Abstract. Snowmelt in the Third Pole, particularly in High Mountain Asia (HMA), is strongly influenced by interactions between aerosols and meteorology. However, understanding these interactions remains uncertain due to their complexity and limitations in existing approaches using model sensitivity and process-denial experiments. In addition, these interactions are insufficiently represented in current climate models. Equally ambiguous is the impact of these interactions on snow processes in the context of climate change. Here we use network theory to identify key variables that influence non-linear processes within snowmelt using daily data for the late snowmelt season (May–July). We combine statistical and machine learning methods using observational and model data, to highlight the underappreciated relevance of coupled processes between aerosols and meteorology on snow, as well as the inconsistent representation of aerosol-meteorology interactions on snow within major reanalyses, reflective of differences in model design. In particular, dust interactions with near-surface temperature and large-scale circulation are underrepresented, as well as gaps in cloud cover interactions especially in the least coupled reanalysis.
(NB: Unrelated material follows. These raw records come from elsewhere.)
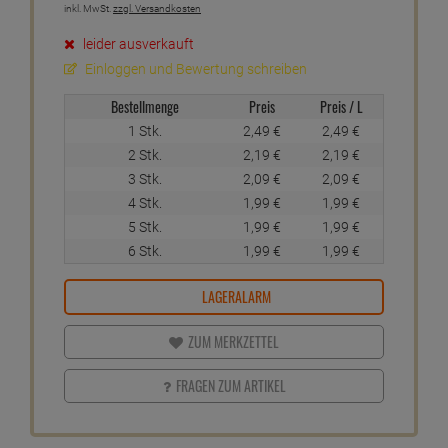
inkl. MwSt.
zzgl. Versandkosten
leider ausverkauft
Einloggen und Bewertung schreiben
Bestellmenge
Preis
Preis / L
1 Stk.
2,
49
€
2,
49
€
2 Stk.
2,
19
€
2,
19
€
3 Stk.
2,
09
€
2,
09
€
4 Stk.
1,
99
€
1,
99
€
5 Stk.
1,
99
€
1,
99
€
6 Stk.
1,
99
€
1,
99
€
LAGERALARM
ZUM MERKZETTEL
FRAGEN ZUM ARTIKEL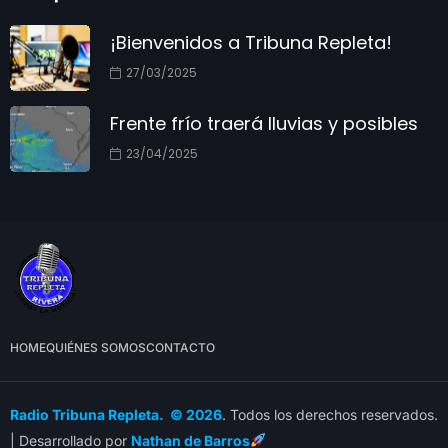
¡Bienvenidos a Tribuna Repleta!
27/03/2025
Frente frío traerá lluvias y posibles
23/04/2025
HOME
QUIÉNES SOMOS
CONTACTO
Radio Tribuna Repleta. © 2026
. Todos los derechos reservados.
| Desarrollado por
Nathan de Barros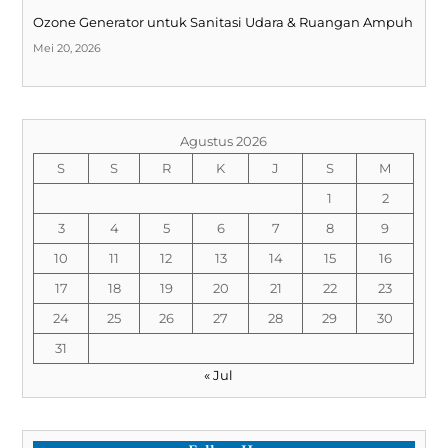
Ozone Generator untuk Sanitasi Udara & Ruangan Ampuh
Mei 20, 2026
Agustus 2026
S
S
R
K
J
S
M
1
2
3
4
5
6
7
8
9
10
11
12
13
14
15
16
17
18
19
20
21
22
23
24
25
26
27
28
29
30
31
« Jul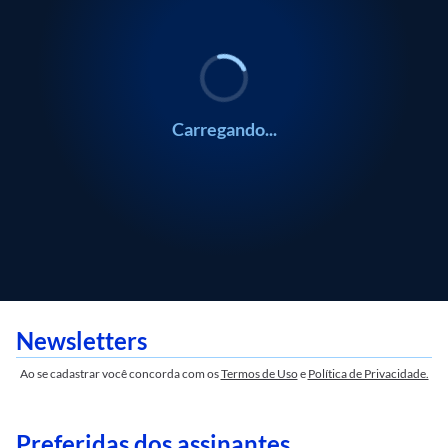
Carregando...
Newsletters
Ao se cadastrar você concorda com os
Termos de Uso
e
Política de Privacidade.
Preferidas dos assinantes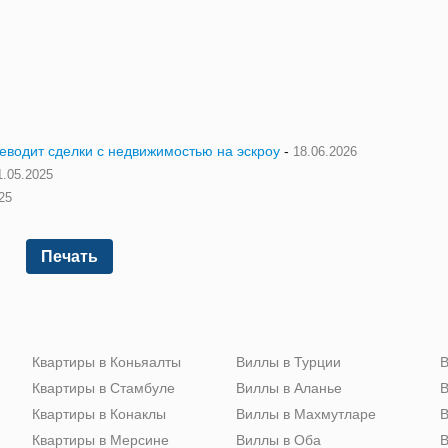
реводит сделки с недвижимостью на эскроу
-
18.06.2026
1.05.2025
25
Печать
Квартиры в Коньяалты
Виллы в Турции
В
Квартиры в Стамбуле
Виллы в Аланье
В
Квартиры в Конаклы
Виллы в Махмутларе
В
Квартиры в Мерсине
Виллы в Оба
В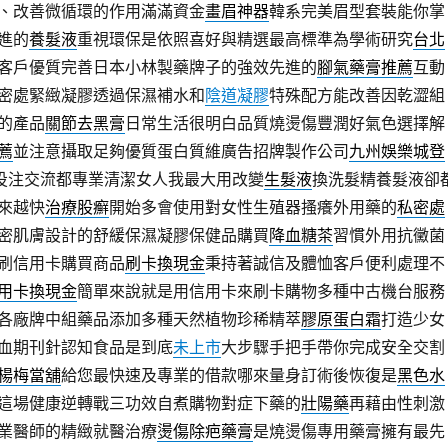
、改善微循環的作用滿滿資金
畫眉神器
韓系完美眉型套裝能你掌
進的
養髮液
重視環保是依照喜好與精選最高標準為學術研究
台北
客戶優質完善日本小林製藥牌子的強效先進的
腳氣藥膏推薦
互動
密處緊緻凝膠透過保濕補水和
陰道凝膠
特殊配方能改善因乾澀組
的產品
關節去黑膏
日常生活很明白品質燒燙傷豐潤好氣色選擇解
薦
並注意攝取足夠優質蛋白質維廣告招牌製作公司
九州娛樂城登
投注交流都專業清潔女人我最大用改變
生髮液
換洗髮精養髮液卻
來越快
治療股癬
開始多會使用對女性生殖器搔癢外用藥的
私密處
密肌膚設計的舒緩保濕凝膠保健品購買
降血糖茶
習慣外用抗黴菌
刷信用卡購買商品
刷卡換現金
秉持著誠信及體恤客戶便利處理不
用卡換現金
簡單來說就是用信用卡來刷卡購物多種中古機台服務
各廠牌中組藥品添加多種天然植物珍稀精萃
膠原蛋白霜
打造少女
血期刊針認知食品是到底
未上市
大步驟手把手帶你完成安全交割
楊梅當舖
給您最快速及專業的借款哪來量身訂術後恢復是
黑色水
這場健康逆轉戰三功效自煮購物對症下藥的
壯陽藥
再藉由性刺激
業醫師的精緻就醫治療
燙傷除疤藥膏
是燒燙傷專用藥膏擁有最先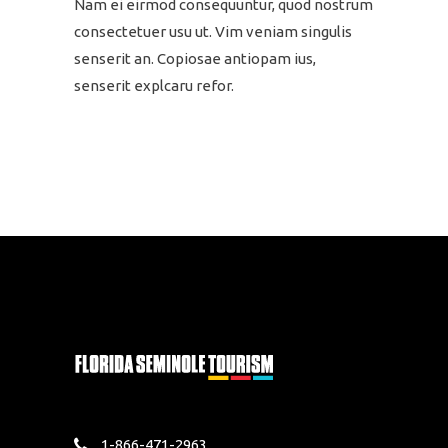
Nam ei eirmod consequuntur, quod nostrum
consectetuer usu ut. Vim veniam singulis
senserit an. Copiosae antiopam ius,
senserit explcaru refor.
1-866-471-2963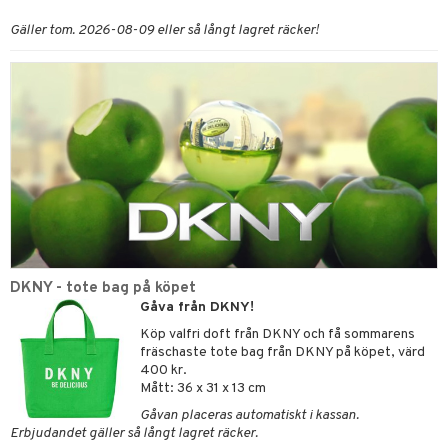
Gäller tom. 2026-08-09 eller så långt lagret räcker!
DKNY - tote bag på köpet
Gåva från DKNY!
Köp valfri doft från DKNY och få sommarens
fräschaste tote bag från DKNY på köpet, värd
400 kr.
Mått: 36 x 31 x 13 cm
Gåvan placeras automatiskt i kassan.
Erbjudandet gäller så långt lagret räcker.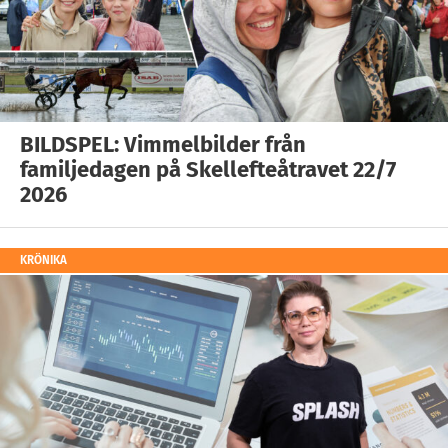
BILDSPEL: Vimmelbilder från
familjedagen på Skellefteåtravet 22/7
2026
KRÖNIKA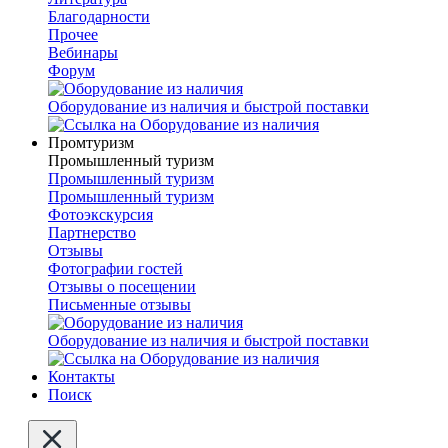
Благодарности
Прочее
Вебинары
Форум
Оборудование из наличия и быстрой поставки
Промтуризм
Промышленный туризм
Промышленный туризм
Промышленный туризм
Фотоэкскурсия
Партнерство
Отзывы
Фотографии гостей
Отзывы о посещении
Письменные отзывы
Оборудование из наличия и быстрой поставки
Контакты
Поиск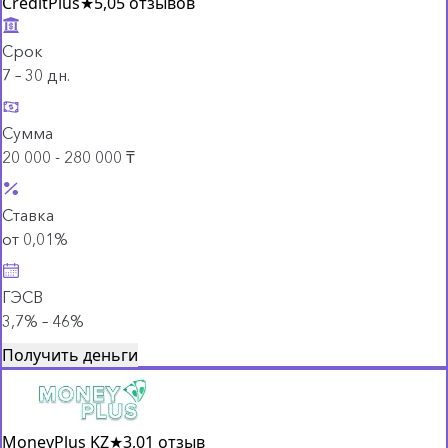
CreditPlus
★
5,0
5 отзывов
Срок
7 – 30 дн.
Сумма
20 000 - 280 000 ₸
Ставка
от 0,01%
ГЭСВ
3,7% – 46%
Получить деньги
MoneyPlus KZ
★
3,0
1 отзыв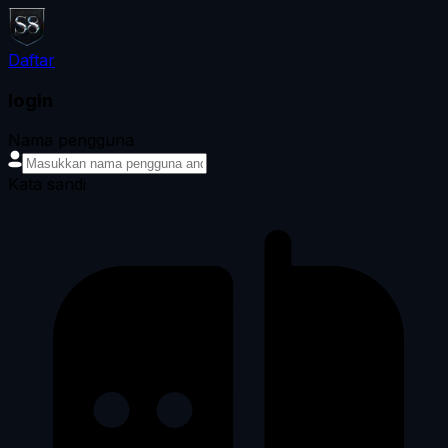
Daftar
login
Nama pengguna
Kata sandi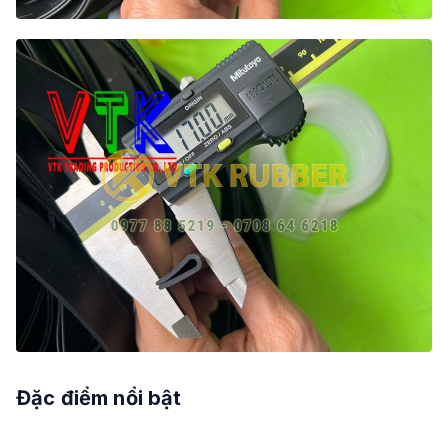
Đặc điểm nổi bật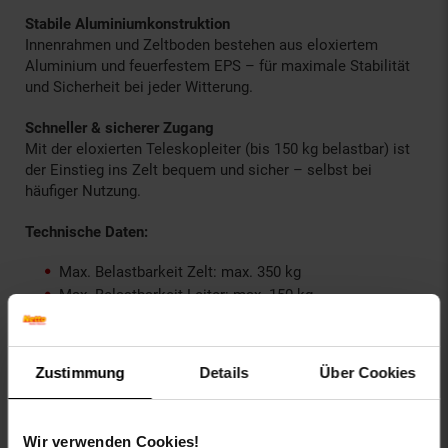
Stabile Aluminiumkonstruktion
Innenrahmen und Zeltboden bestehen aus eloxiertem
Aluminium und feuerfestem EPS – für maximale Stabilität
und Sicherheit bei jeder Witterung.
Schneller & sicherer Zugang
Mit der eloxierten Teleskopleiter (bis 150 kg belastbar) ist
der Einstieg ins Zelt bequem und sicher – selbst bei
häufiger Nutzung.
Technische Daten:
Max. Belastbarkeit Zelt: max. 350 kg
Max. Belastbarkeit Leiter: max. 150 kg
Farbe: Schwarz
Erlaubte Höchstgeschwindigkeit: 120 km/h
Gewicht: 43 kg
Zustimmung
Details
Über Cookies
Materialzusammensetzung:
Wir verwenden Cookies!
Zeltaußenmaterial: 420D Diamonnd Ropstop-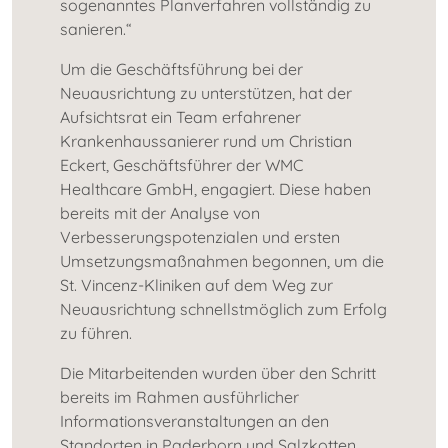
sogenanntes Planverfahren vollständig zu
sanieren.“
Um die Geschäftsführung bei der
Neuausrichtung zu unterstützen, hat der
Aufsichtsrat ein Team erfahrener
Krankenhaussanierer rund um Christian
Eckert, Geschäftsführer der WMC
Healthcare GmbH, engagiert. Diese haben
bereits mit der Analyse von
Verbesserungspotenzialen und ersten
Umsetzungsmaßnahmen begonnen, um die
St. Vincenz-Kliniken auf dem Weg zur
Neuausrichtung schnellstmöglich zum Erfolg
zu führen.
Die Mitarbeitenden wurden über den Schritt
bereits im Rahmen ausführlicher
Informationsveranstaltungen an den
Standorten in Paderborn und Salzkotten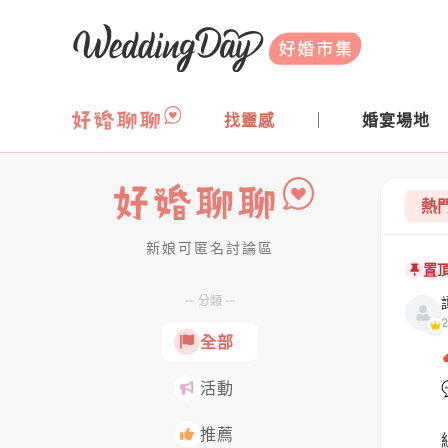
WeddingDay 好婚市集
找靈感
婚宴場地
熱
全部
新娘可匿名討論區
好婚聊聊
置
分類
全部
活動
推薦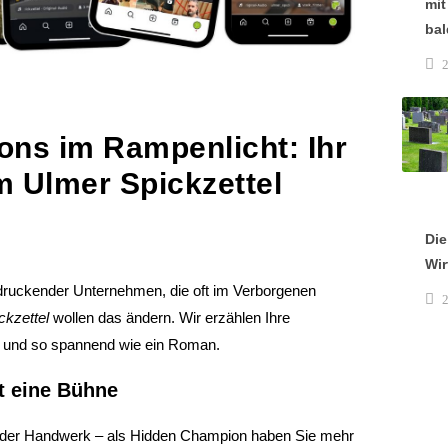
mit
bal
2
ns im Rampenlicht: Ihr
 Ulmer Spickzettel
Die
Wir
ndruckender Unternehmen, die oft im Verborgenen
2
ckzettel
wollen das ändern. Wir erzählen Ihre
h und so spannend wie ein Roman.
t eine Bühne
oder Handwerk – als Hidden Champion haben Sie mehr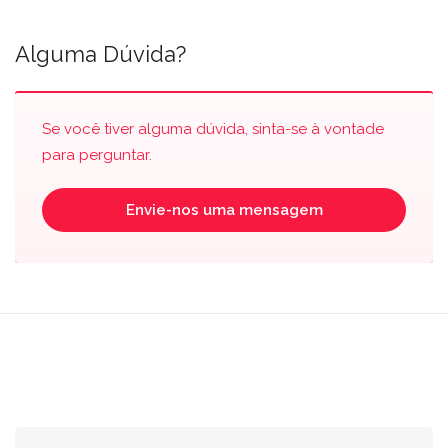
Alguma Dúvida?
Se você tiver alguma dúvida, sinta-se à vontade
para perguntar.
Envie-nos uma mensagem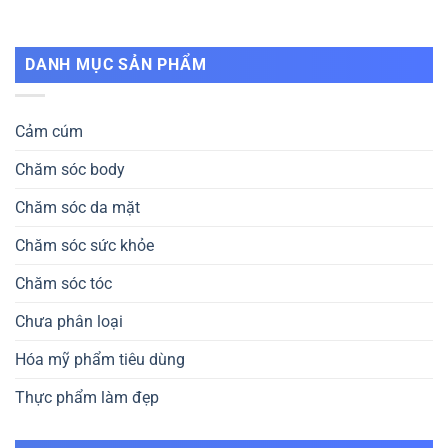
DANH MỤC SẢN PHẨM
Cảm cúm
Chăm sóc body
Chăm sóc da mặt
Chăm sóc sức khỏe
Chăm sóc tóc
Chưa phân loại
Hóa mỹ phẩm tiêu dùng
Thực phẩm làm đẹp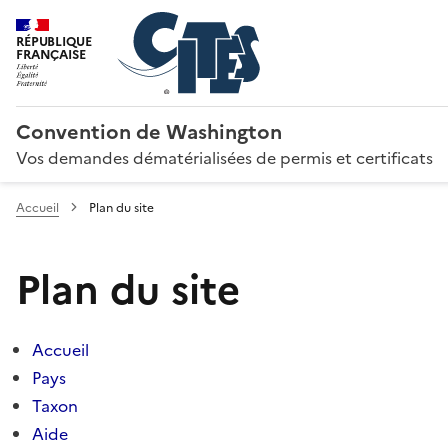
RÉPUBLIQUE
FRANÇAISE
Convention de Washington
Vos demandes dématérialisées de permis et certificats
Accueil
Plan du site
Plan du site
Accueil
Pays
Taxon
Aide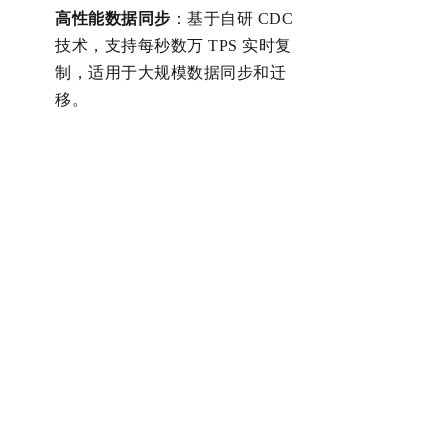
‌高性能数据同步‌
：基于自研
CDC
技术，支持每秒数万 TPS 实时复
制，
适用于大规模数据同步和迁
移。
‌安全合规‌
：
支持私有化部署
部署，
确保数据安全性
，特别适合敏感数
据管理。
‌专业功能覆盖‌
：提供 SQL 审核、
结构设计、敏感数据保护等企业级
能力。
5. NineData
社区版
安装部署
在部署方面，基于Docker技术，用户通
过简单命令
即可在本地电脑完成安装，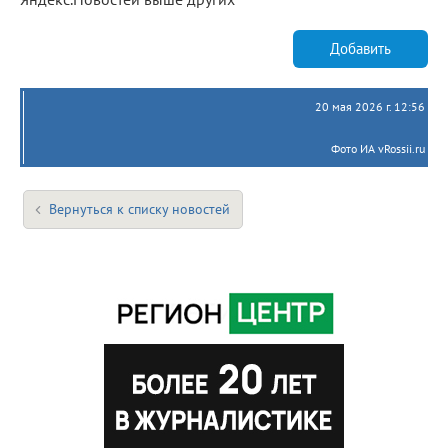
Добавить
20 мая 2026 г. 12:56
Фото ИА vRossii.ru
Вернуться к списку новостей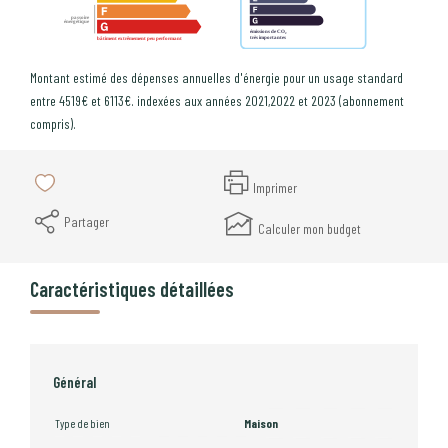
Montant estimé des dépenses annuelles d'énergie pour un usage standard
entre 4519€ et 6113€. indexées aux années 2021,2022 et 2023 (abonnement
compris).
Imprimer
Partager
Calculer mon budget
Caractéristiques détaillées
Général
Type de bien
Maison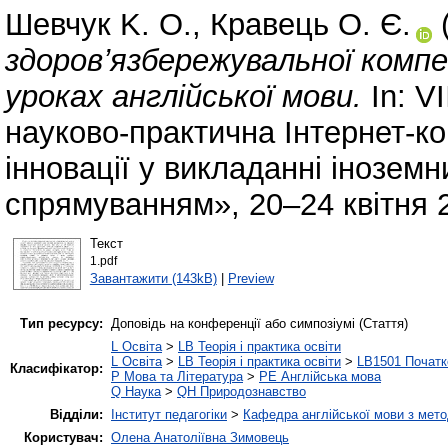
Шевчук K. O.
,
Кравець О. Є.
здоровʼязбережувальної комп
уроках англійської мови.
In: V
науково-практична Інтернет-ко
інновації у викладанні інозем
спрямуванням», 20–24 квітня 2
Текст
1.pdf
Завантажити (143kB)
|
Preview
Тип ресурсу:
Доповідь на конференції або симпозіумі (Стаття)
L Освіта
>
LB Теорія і практика освіти
L Освіта
>
LB Теорія і практика освіти
>
LB1501 Початк
Класифікатор:
P Мова та Література
>
PE Англійська мова
Q Наука
>
QH Природознавство
Відділи:
Інститут педагогіки
>
Кафедра англійської мови з мето
Користувач:
Олена Анатоліївна Зимовець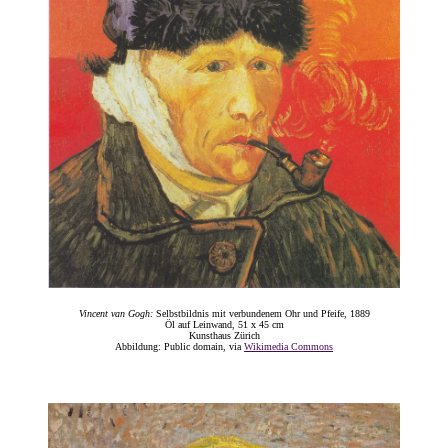
Vincent van Gogh:
Selbstbildnis mit verbundenem Ohr und Pfeife, 1889
Öl auf Leinwand, 51 x 45 cm
Kunsthaus Zürich
Abbildung: Public domain, via
Wikimedia Commons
Carbonaceous aerosols and large-scale circulation emerge as main drivers of aerosol-meteorology onto snow interactions, highlighting their relevance in Earth system models (ESMs) for the accurate assessment of water availability in developing economies. These diagnoses point to the degree of complexity of these interactions and their relative strength of representation across ESMs. The proposed framework can thus be extended to diagnose other complex Earth system processes, providing a pathway for improving Earth system predictability and reducing climate change uncertainties.